Farmers and crofters have been urged to share their views on the future of agricultural support.
Speaking ahead of a visit to Nairn Show today, rural economy minister Fergus Ewing has called on farmers and others working in the sector to respond to the Scottish Government’s consultation on the future of farm subsidy support.
“As we are taken out of the EU, we must decide how radical we wish to be, and importantly, how fast we wish to change,” said Mr Ewing.
“My priority remains providing people in rural businesses with as much security as possible, which is why I published the most comprehensive farming Brexit paper to be found anywhere in the UK last month.”
The consultation, Stability and Simplicity: Proposals for a Rural Funding Transition Period, was launched on the eve of the Royal Highland Show.
At its heart is a proposal for a transition period of between three and five years when moving from the current Common Agricultural Policy (Cap) to a new post-Brexit support system.
Other proposed changes include reducing inspections, dropping penalties for minor errors and bringing in a cap for direct payments, with options ranging from £25,000 to £200,000.

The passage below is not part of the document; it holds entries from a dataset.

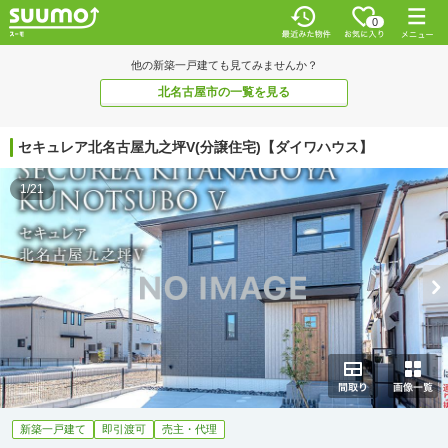
0
他の新築一戸建ても見てみませんか？
北名古屋市の一覧を見る
セキュレア北名古屋九之坪V(分譲住宅)【ダイワハウス】
1/21
新築一戸建て
即引渡可
売主・代理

Mr Ewing said: “The proposals aim to provide stability, certainty and simplicity for rural businesses in the period immediately after Scotland might have to leave the EU in 2019, with the central measure being a transition period of between three and five years – as suggested by the Agricultural Champions.”
He said the consultation also outlined ideas for “short-term simplification” that could help current claimants of Cap-related support.
“It asks questions on how best to support and integrate agriculture into the broader rural economy over the transition period and beyond, and finally it seeks views on how pilot projects might be developed and used to test different approaches to rural support we could take forward into the future,” Mr Ewing said.
“Importantly, it marks the start of the process of developing a new rural support policy for Scotland and forms part of the civic conversation being led by the National Council of Rural Advisers over the summer.
“That is why it is vitally important for farmers and other rural businesses to submit their views, as I am very keen that all ideas and proposals are explored during the process.”
The paper is available online at consult.gov.scot/agriculture-and-rural- communities/economy-post-brexit-transition/
The deadline for responses is August 15.